Пиарт спохватился: конечно же, он уже что-то заметил... Он поспешно закрыл верхнюю книгу и пододвинул всё к себе. И вдруг похолодел: а что, если Вораго связан с?... Ведь такое вполне возможно. И даже весьма вероятно. Проклятье. С этим человеком он всегда был недостаточно бдителен. Но всё изменилось. Должно было измениться – ведь столько лет прошло с тех пор, как они были друзьями. После первого, самого страшного предательства Вораго они ещё каким-то чудом помирились, но потом Пиарт получал по своим иллюзиям снова, и снова, и снова – пока наконец прилюдно не дал Вораго пощёчину. Он жаждал драки, а ещё больше – поединка, хотя драться толком никогда не умел. Однако Вораго только взглянул на него серьёзно и надменно, повернулся и вышел. А Пиарт остался стоять, как круглый дурак, задыхаясь от гнева и боли. Преподаватели не одобрили его поступка; даже один из его коллег, тоже изучавший ботанику и всегда благожелательно к нему настроенный, шепнул, проходя мимо: «Право же, Пиарт, это чересчур. Не знаю, что он Вам сделал, но ведёте Вы себя, как брошенная невеста». Пиарт сам не понял, как не убил кого-нибудь в тот день. Наверное, спасло природное отвращение к насилию.
– Это Вас не касается, – твёрдо ответил он и поднялся.
– Не спорю. Но, помнится, Вы всегда уверяли, что лучше проведёте неделю в своих теплицах или на грядках, чем два часа в библиотеке.
«Зачем? Зачем показывать, сколько он знает обо мне?... Низкий, грязный человек».
– Мне известно Ваше отношение к ботанике. Только графиками и формулами тоже не всё объяснишь, – он хотел идти, но ноги будто приросли к полу. Вораго непринуждённо облокотился о стол; сверкнуло серебряное шитьё на его рукаве. Пиарт задался вопросом о том, куда это он собрался на ночь глядя. А впрочем, какая разница.
– И всё же в числах есть поразительная гармония, что бы Вы ни говорили. Они превращают беспорядок в стройность, почти в музыку.
– В таком случае у меня нет слуха.
– Это точно. С математикой у Вас всегда было туго.
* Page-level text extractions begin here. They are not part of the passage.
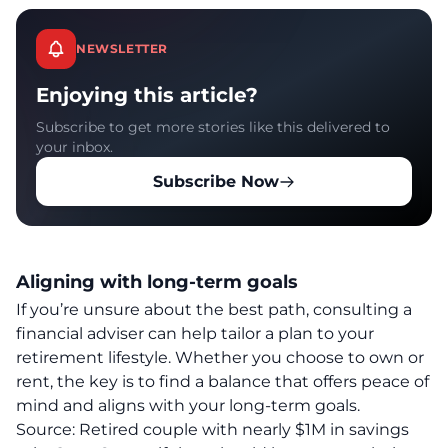
NEWSLETTER
Enjoying this article?
Subscribe to get more stories like this delivered to
your inbox.
Subscribe Now
Aligning with long-term goals
If you’re unsure about the best path, consulting a
financial adviser can help tailor a plan to your
retirement
lifestyle
. Whether you choose to own or
rent, the key is to find a balance that offers peace of
mind and aligns with your long-term goals.
Source:
Retired couple with nearly $1M in savings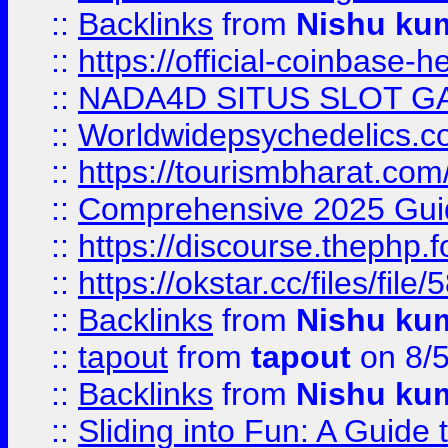
::
Backlinks
from
Nishu ku
::
https://official-coinbase-h
::
NADA4D SITUS SLOT G
::
Worldwidepsychedelics.
::
https://tourismbharat.com/
::
Comprehensive 2025 Guide
::
https://discourse.thephp.
::
https://okstar.cc/files
::
Backlinks
from
Nishu ku
::
tapout
from
tapout
on 8/
::
Backlinks
from
Nishu ku
::
Sliding into Fun: A Guide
– Что Вам нужно, Вораго? – решился наконец Пиарт. – Я знаю, Вы бы не подошли ко мне просто так.
– Откуда такая уверенность? Может быть, у меня всего лишь появился порыв поговорить.
– Скорее порыв в очередной раз поиздеваться надо мной... Спокойной ночи, – Пиарт взял папку с записями под мышку, сложил книги и свиток на стоявшую тут же библиотечную тележку и зашагал к выходу.
– Стойте, Пиарт! – окликнул его Вораго. Он остановился, вздохнул и оглянулся.
– Да?
– Вы правы, у меня к Вам дело, – Вораго по-кошачьи бесшумно приблизился, запустил руку в карман и вынул оттуда свёрнутый вчетверо лист. Пиарт осторожно принял его.
– Что это?
– Думаю, это поможет Вам в том, чем Вы сейчас занимаетесь.
Пиарт ещё сильнее напрягся и развернул лист. Перед ним была карта, явно изображавшая окрестности Академии. Четыре места на ней отмечали жирные кресты.
– Ничего не понимаю. О чём Вы говорите?
– Об убийстве молодого Шегта. Незадолго до смерти он отдал это мне на хранение. Кажется, сейчас она Вам нужнее.
– Отдал Вам?... – Пиарт задохнулся от возмущения и совершенно запутался. – Значит, он посвящал Вас в... То есть Вы знали, что... И с чего Вы взяли, что я...
Вораго тихо засмеялся.
– Полагаю, скоро Вы и сами во всём разберётесь, но будьте осторожны – по-моему, Вы ввязались в кое-что опасное... А теперь, боюсь, мне пора. Одна молодая особа в Меертоне уже считает секунды.